Show all lines below holding the string "India".
Top of Given data
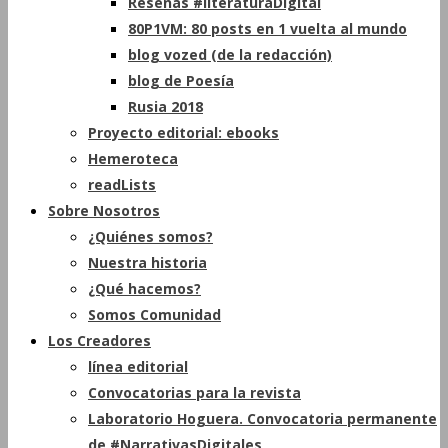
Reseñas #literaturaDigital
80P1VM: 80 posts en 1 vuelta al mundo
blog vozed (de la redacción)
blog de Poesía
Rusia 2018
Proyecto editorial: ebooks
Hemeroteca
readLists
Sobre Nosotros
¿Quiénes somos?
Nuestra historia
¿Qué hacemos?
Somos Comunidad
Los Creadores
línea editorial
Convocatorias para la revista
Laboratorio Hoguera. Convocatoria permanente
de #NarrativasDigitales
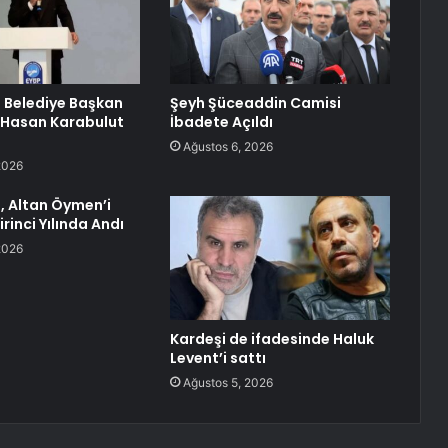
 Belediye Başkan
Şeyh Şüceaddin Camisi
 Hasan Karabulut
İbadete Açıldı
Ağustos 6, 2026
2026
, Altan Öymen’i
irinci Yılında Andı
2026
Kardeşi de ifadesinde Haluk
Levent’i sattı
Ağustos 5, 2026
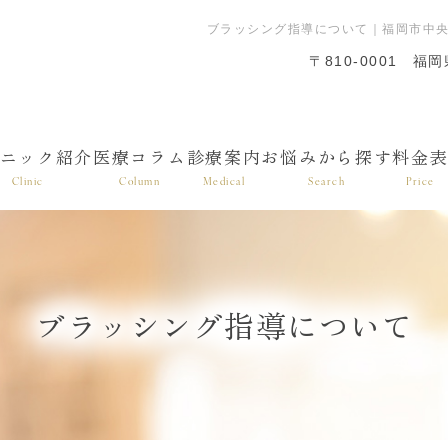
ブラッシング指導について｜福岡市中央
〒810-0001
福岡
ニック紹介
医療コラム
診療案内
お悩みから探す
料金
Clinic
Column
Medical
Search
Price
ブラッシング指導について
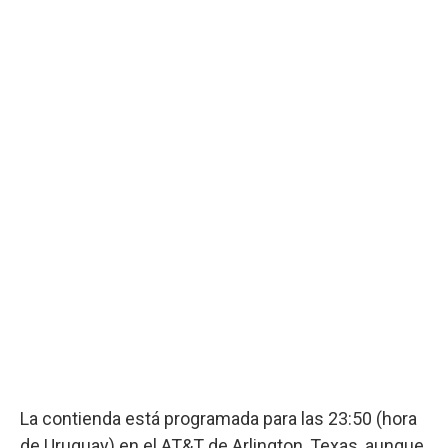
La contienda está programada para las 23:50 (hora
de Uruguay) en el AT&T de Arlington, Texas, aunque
Bottom of Given data
Top of Given data
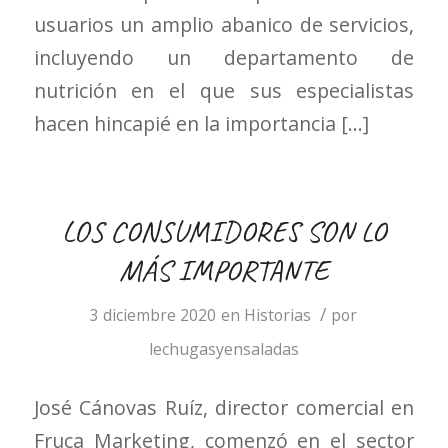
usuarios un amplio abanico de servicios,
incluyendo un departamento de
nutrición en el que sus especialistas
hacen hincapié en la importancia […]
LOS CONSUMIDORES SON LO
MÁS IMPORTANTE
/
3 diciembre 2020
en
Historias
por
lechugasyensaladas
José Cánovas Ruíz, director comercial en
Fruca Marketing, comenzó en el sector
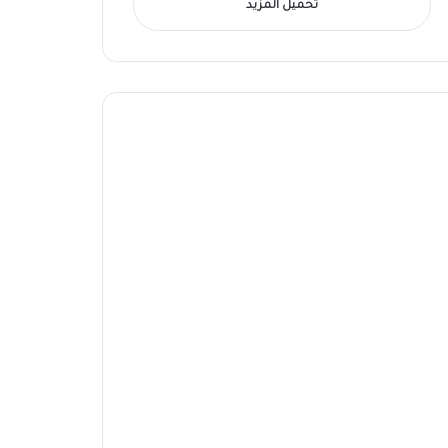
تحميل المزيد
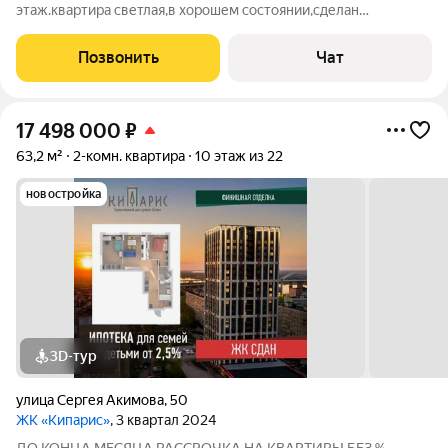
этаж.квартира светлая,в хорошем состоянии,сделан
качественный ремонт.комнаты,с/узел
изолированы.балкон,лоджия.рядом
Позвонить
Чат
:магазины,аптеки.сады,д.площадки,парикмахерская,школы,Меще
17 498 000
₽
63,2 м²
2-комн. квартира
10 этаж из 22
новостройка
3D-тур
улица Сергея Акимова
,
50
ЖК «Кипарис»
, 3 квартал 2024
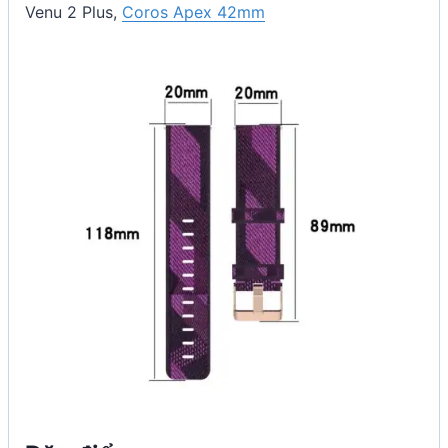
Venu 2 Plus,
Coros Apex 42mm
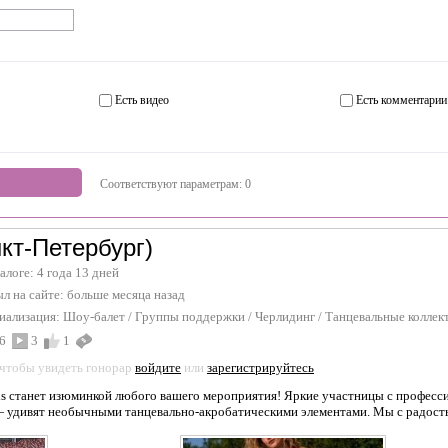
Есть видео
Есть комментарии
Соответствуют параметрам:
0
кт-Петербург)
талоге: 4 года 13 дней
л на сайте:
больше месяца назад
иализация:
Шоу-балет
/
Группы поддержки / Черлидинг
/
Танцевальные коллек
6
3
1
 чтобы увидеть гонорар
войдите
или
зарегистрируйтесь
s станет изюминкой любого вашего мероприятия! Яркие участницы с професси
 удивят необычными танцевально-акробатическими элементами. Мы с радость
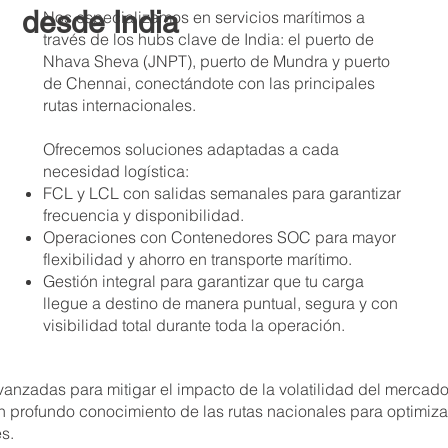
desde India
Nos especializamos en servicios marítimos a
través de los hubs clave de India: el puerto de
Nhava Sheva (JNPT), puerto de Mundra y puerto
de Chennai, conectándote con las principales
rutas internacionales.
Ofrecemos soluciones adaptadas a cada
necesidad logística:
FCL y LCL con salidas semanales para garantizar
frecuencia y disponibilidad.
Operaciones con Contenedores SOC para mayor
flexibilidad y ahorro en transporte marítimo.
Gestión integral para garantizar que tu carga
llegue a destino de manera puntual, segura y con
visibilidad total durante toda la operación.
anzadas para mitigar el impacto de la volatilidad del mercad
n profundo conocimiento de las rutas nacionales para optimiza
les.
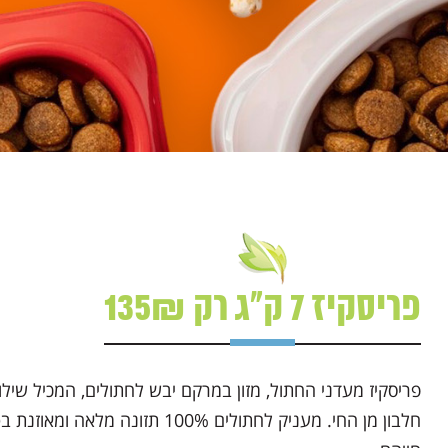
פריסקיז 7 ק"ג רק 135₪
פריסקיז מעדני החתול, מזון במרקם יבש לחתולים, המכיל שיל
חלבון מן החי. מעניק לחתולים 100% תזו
Bottom of Given data
Top of Given data
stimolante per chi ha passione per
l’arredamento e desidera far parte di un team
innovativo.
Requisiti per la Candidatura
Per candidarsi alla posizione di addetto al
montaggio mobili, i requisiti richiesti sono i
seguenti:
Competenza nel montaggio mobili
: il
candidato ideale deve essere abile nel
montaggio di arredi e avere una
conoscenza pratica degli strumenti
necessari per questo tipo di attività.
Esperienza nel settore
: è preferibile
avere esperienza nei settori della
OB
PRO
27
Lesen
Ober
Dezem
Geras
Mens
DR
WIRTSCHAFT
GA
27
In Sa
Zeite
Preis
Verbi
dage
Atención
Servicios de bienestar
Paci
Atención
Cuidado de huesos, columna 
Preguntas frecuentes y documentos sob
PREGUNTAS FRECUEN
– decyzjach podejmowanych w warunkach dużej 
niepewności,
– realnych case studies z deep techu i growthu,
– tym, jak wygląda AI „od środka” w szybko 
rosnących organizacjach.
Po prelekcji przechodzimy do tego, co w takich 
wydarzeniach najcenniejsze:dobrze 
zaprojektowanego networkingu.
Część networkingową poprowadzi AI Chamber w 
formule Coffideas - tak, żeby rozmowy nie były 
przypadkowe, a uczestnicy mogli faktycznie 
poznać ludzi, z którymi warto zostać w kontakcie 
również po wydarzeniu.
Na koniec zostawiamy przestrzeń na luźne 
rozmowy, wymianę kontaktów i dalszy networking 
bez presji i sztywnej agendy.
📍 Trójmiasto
Bottom of Given data
Solution below:
desde India
través de los hubs clave de India: el puerto de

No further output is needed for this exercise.